Combining technologies
"The AOSLO combines two technologies, state-of-the-art adaptive optics technology and confocal scanning laser ophthalmoscopy, to provide cellular-level images of the living human retina," Dr. Zhang said. "Confocal scanning laser ophthalmoscopy fundamentally possesses the unique merits of confocal microscopy, such as enhanced imaging resolution and contrast, and is capable of optically sectioning the retina. But these benefits are robbed by the human eye's aberration. Adaptive optics, a technology borrowed from astronomy, automatically corrects the eye's aberrations, thereby correcting the blur and rendering sharp retinal images."
The initial version of the AOSLO, developed several years ago by Austin Roorda, PhD, associate professor of vision science at the University of California, Berkeley, was the first system to use adaptive optics to overcome the limits imposed by ocular aberrations and produce real-time, microscopic views of the living human retina with unprecedented optical quality and axial resolution, said Dr. Zhang, who works in Dr. Roorda's lab. With this device, the researchers obtained the first video-rate images of photoreceptors and blood flow in the human retina.

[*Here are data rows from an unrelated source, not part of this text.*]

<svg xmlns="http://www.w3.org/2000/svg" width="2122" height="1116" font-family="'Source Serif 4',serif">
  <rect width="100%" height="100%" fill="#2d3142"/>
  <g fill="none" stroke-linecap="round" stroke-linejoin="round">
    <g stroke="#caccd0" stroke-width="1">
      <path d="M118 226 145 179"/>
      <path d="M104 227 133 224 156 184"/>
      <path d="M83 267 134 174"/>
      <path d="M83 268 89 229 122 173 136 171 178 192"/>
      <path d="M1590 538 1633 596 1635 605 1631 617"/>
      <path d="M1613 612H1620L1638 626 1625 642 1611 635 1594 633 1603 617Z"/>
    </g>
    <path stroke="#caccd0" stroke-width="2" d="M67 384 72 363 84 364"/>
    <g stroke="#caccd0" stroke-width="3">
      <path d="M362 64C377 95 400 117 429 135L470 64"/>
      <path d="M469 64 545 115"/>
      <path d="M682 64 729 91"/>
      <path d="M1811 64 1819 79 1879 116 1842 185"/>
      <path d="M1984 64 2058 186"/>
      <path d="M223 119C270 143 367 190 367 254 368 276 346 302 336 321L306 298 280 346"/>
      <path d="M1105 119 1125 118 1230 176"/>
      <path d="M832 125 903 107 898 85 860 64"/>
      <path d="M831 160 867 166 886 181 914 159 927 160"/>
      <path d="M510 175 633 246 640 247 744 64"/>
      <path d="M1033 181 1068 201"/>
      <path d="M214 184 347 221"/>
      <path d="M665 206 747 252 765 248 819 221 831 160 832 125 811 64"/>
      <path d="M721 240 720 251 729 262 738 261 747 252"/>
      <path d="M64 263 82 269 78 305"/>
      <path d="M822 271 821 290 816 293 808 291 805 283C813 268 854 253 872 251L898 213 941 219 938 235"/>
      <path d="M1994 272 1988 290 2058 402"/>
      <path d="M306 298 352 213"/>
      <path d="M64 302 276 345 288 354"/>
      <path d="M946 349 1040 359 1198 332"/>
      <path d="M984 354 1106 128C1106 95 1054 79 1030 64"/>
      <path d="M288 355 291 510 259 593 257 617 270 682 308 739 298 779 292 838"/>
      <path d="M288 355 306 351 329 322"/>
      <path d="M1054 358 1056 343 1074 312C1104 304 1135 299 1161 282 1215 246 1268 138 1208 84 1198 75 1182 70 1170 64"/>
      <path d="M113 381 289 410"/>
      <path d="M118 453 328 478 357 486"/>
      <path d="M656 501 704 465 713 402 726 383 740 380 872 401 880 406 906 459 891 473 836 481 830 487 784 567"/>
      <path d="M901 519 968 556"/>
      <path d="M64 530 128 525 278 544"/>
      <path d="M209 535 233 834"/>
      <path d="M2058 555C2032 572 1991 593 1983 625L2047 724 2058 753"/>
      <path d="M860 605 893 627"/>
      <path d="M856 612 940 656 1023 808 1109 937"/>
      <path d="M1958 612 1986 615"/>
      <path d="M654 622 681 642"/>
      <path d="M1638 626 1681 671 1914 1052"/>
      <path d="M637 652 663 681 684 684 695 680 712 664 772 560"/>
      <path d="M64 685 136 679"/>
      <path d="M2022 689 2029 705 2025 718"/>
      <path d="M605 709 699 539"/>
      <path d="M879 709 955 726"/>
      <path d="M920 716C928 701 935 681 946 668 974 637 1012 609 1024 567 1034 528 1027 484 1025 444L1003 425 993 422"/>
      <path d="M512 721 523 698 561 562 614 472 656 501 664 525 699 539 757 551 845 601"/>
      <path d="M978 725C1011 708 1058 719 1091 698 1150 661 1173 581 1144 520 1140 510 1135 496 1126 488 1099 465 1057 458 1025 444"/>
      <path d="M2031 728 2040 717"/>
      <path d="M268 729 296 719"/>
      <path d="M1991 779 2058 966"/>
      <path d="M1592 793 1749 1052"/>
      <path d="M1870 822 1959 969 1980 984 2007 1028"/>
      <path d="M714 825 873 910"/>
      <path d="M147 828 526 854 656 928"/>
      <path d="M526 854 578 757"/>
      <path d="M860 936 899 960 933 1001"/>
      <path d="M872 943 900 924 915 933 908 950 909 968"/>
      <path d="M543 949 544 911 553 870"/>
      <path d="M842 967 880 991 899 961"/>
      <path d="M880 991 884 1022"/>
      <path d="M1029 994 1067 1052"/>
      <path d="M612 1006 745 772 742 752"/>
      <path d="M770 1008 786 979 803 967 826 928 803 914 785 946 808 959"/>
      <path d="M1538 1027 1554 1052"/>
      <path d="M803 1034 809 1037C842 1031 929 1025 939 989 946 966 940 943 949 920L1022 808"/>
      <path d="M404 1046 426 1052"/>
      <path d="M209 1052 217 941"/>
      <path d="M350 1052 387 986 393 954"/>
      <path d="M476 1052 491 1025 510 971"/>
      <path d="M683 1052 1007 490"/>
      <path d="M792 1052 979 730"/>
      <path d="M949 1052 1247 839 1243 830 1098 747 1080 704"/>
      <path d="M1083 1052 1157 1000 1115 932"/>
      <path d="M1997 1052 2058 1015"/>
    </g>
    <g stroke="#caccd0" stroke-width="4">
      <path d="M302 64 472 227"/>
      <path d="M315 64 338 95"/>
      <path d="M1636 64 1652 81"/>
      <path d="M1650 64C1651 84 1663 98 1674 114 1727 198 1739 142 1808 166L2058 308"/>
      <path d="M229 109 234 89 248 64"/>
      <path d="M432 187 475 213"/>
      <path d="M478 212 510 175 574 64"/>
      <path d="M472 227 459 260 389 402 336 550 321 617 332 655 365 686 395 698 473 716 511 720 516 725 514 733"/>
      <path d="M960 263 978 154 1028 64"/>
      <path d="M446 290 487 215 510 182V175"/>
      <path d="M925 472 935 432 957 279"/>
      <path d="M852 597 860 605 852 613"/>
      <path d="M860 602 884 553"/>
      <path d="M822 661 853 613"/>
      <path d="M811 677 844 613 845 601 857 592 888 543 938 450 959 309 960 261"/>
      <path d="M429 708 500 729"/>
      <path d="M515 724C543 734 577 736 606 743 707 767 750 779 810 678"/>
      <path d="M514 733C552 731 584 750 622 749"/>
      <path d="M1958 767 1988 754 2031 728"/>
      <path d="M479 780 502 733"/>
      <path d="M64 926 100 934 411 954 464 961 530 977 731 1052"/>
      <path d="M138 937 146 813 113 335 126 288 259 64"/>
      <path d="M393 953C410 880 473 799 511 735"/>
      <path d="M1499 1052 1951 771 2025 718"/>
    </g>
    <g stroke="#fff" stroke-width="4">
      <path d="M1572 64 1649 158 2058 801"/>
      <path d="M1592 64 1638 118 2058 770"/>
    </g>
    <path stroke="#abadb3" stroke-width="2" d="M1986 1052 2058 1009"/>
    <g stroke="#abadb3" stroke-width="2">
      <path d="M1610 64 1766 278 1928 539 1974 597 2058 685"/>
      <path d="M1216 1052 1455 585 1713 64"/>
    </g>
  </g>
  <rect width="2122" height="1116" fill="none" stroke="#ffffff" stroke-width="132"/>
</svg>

However, the system was both large and expensive, with the cost of one crucial component alone, the deformable mirror, reaching $60,000. Making a more compact and affordable system that could readily be used in clinical settings became the researchers' next objective.
The new-generation model of the AOSLO uses a micro-electro-mechanical deformable mirror (MEMS DM, Boston Micromachines Corp.), Dr. Zhang said.
The MEMS DM is the key to achieving their research goals, he continued. In order to achieve correction for all the aberrations in the eyes of 95% of the population over a 6-mm pupil, the ideal DM should have more than 100 actuators, a stroke of at least 10 μm, and be operable at frequencies above 30 Hz.
The MEMS DMs that meet this ideal requirement are close. They employ 140 actuators over a 4.4 × 4.4-mm optical aperture, and they have a stroke of 3.5 mm, just meeting the requirement as long as the defocus and astigmatism of the eye are corrected by other means. It potentially could be mass produced, thus lowering the cost.